--- Text segment Enclosed Below ---

473,385 Members | 1,370 Online
Bytes | Software Development & Data Engineering Community
Post Job

Home Posts Topics Members FAQ

Join Bytes to post your question to a community of 473,385 software developers and data experts.

String tokens/parsing

(if this is a FAQ, I apologize for not finding it)

I have a C-style string that I'd like to cleanly separate into tokens
(based on the '.' character) and then convert those tokens to unsigned
integers. What is the best standard(!) C++ way to accomplish this?

--
Christopher Benson-Manica | I *should* know what I'm talking about - if I
ataru(at)cyberspace.org | don't, I need to know. Flames welcome.
Jul 22 '05 #1
10 2600
Christopher Benson-Manica wrote:
(if this is a FAQ, I apologize for not finding it)

I have a C-style string that I'd like to cleanly separate into tokens
(based on the '.' character) and then convert those tokens to unsigned
integers. What is the best standard(!) C++ way to accomplish this?


The strtok function will find tokens in the string and
modify your string.

Perhaps strchr to find the '.'.

Another function is sscanf. I've heard that you can set
the format descriptor string so that it parses correctly.
{which may be a difficult task). I'm sure if you post
to news:comp.lang.c, Dan Pop will show the way.

As for C++, you may want to convert to a std::string
and use the "find" methods and maybe a stringstream
for converting to an int.

--- End of Enclosed Text segment ---
--- Given information Enclosed Below ---

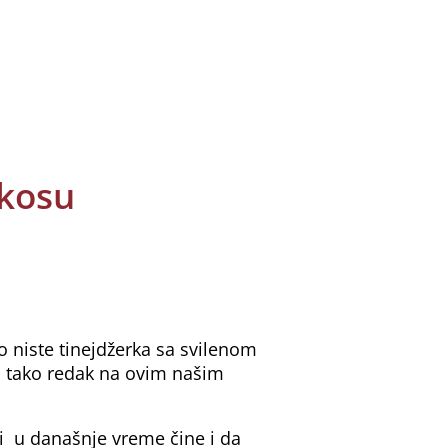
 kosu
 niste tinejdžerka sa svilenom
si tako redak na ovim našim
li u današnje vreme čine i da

--- End of Enclosed Given information ---
--- Given information Enclosed Below ---

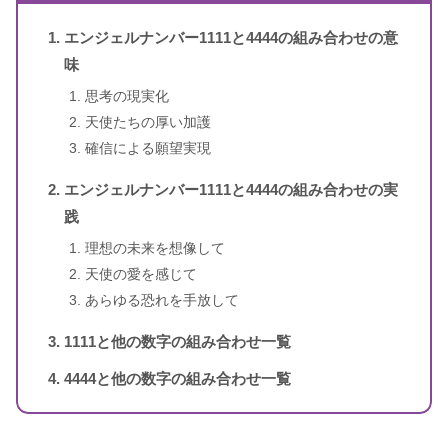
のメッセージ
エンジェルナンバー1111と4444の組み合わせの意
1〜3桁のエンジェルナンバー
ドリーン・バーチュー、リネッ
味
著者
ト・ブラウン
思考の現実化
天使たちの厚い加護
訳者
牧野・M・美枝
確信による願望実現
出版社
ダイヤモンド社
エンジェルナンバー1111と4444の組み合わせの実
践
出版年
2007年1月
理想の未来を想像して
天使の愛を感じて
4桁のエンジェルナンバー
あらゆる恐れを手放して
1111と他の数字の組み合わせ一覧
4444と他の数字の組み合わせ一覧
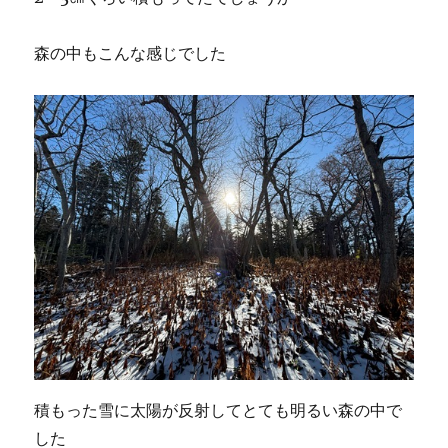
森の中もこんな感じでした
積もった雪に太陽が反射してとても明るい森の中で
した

--- End of Enclosed Given information ---

*Activity A*
According to the string-parsing thread, why might it help to post to news:comp.lang.c about using sscanf? Answer in one to three sentences.
*Activity B*
Pick up the string-parsing thread right after its last sentence and continue it.
The listing is separate material and has nothing to do with the string-parsing thread.

*Exercise answer A*
Setting sscanf's format descriptor string so that it parses correctly may be a difficult task. The reply says that if the question is posted to news:comp.lang.c, Dan Pop will show the way.

*Exercise answer B*
--
Thomas Matthews

C++ newsgroup welcome message:
http://www.slack.net/~shiva/welcome.txt
C++ Faq: http://www.parashift.com/c++-faq-lite
C Faq: http://www.eskimo.com/~scs/c-faq/top.html
alt.comp.lang.learn.c-c++ faq:
http://www.raos.demon.uk/acllc-c++/faq.html
Other sites:
http://www.josuttis.com -- C++ STL Library book

Jul 22 '05 #2
Thomas Matthews <Th****************************@sbcglobal.net> spoke thus:
The strtok function will find tokens in the string and
modify your string. Perhaps strchr to find the '.' Another function is sscanf. I've heard that you can set
the format descriptor string so that it parses correctly.
{which may be a difficult task). I'm sure if you post
to news:comp.lang.c, Dan Pop will show the way.


Believe me, I'm perfectly capable of doing this with C, and am no
stranger to comp.lang.c. I posted here specifically because I'm
interested in improving on the C methods, if that is in fact possible.
The original C code (we're stuck in a "C-style-C++" paradigm,
unfortunately) strikes me as being distinctively hack-y.

--
Christopher Benson-Manica | I *should* know what I'm talking about - if I
ataru(at)cyberspace.org | don't, I need to know. Flames welcome.
Jul 22 '05 #3
Christopher Benson-Manica wrote:
Believe me, I'm perfectly capable of doing this with C, and am no
stranger to comp.lang.c. I posted here specifically because I'm
interested in improving on the C methods, if that is in fact possible.
The original C code (we're stuck in a "C-style-C++" paradigm,
unfortunately) strikes me as being distinctively hack-y.

Then you need to be more specific about what you already have, and what
your requirements are. Do you object to converting the C-style strings
to std::strings or std::stringstreams? What limitations does your
"C-style-C++" paradigm impose? To what extent can you deviate from the C
standard library?

You have a very vague question.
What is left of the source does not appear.